L’America si presta bene ad essere fotografata con i suoi pro ed i suoi contro, era il 1967, mi ritrovai in mezzo alla campagna elettorale di Nixon per la rielezione, la guerra in Vietnam, le proteste degli studenti, una miniera di immagini che forse faranno parte del prossimo libro.

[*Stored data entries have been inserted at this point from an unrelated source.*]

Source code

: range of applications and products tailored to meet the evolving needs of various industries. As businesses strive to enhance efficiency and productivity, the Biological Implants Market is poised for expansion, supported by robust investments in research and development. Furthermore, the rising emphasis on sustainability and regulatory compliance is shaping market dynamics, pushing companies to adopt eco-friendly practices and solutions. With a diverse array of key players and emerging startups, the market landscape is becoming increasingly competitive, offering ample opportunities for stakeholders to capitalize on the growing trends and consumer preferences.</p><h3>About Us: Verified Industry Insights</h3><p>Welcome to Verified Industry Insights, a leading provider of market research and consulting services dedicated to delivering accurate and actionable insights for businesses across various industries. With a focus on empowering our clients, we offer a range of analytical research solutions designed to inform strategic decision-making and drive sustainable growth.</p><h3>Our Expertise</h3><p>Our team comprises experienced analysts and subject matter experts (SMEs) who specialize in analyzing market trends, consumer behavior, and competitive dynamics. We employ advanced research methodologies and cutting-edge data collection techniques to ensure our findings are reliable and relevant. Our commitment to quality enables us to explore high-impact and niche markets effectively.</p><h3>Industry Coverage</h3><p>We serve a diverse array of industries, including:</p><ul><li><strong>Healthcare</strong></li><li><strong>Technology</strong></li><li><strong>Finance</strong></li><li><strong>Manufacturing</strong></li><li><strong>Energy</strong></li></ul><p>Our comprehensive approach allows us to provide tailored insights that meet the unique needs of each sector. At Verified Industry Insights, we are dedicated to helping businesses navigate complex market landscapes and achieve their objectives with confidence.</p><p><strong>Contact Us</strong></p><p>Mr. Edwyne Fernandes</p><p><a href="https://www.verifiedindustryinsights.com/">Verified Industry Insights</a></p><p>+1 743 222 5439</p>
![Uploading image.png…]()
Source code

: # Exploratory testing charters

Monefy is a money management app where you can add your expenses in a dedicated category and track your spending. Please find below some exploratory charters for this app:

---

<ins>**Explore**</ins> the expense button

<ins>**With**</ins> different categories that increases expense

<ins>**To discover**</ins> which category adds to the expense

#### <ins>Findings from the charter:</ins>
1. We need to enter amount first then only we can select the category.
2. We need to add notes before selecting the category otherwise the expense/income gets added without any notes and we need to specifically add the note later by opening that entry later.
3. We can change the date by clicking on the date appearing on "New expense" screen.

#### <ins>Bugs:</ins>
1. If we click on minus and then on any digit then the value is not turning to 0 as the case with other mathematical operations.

L’America a volte appare ordinata altre volte no, l’uomo e le sue ansie, speranze ed attese sono le stesse in tutto il mondo.

Altri ricordi?

La mia prima mostra fotografica è stata allestita al grattacielo Pirelli a Milano, il titolo era “La psicologia della folla”. Grazie anche a quella mostra ebbi poi l’incarico dalla Federazione Toscana del PCI di fotografare il funerale di Togliatti. Pensai di fare le foto alla gente, ai partecipanti. Un milione di persone ma quello che mi è rimasto impresso è il silenzio, non si sentiva volare una mosca, erano venuti da tutta Europa, anche le vedove dei minatori della strage di Marcinelle in Belgio. Tutti vestiti come si fa a un funerale o a un matrimonio, fustagno e cravatta.

Mi venne naturale fare quelle foto, fatte a chi partecipava “davvero”. C’erano tutti i capi del socialismo mondiale, anche Breznev. Arrivai a Roma due giorni prima del funerale e alla sede del PCI conobbi Renato Guttuso anche lui presente per dare una mano.

Durante il funerale, poi, ai lati della bara c’era una guardia d’onore, e vidi Guttuso. Si ricordò di me nella sua grande opera pittorica “Il funerale di Togliatti” mettendo, fra altri personaggi noti e meno noti, un fotografo ovvero me.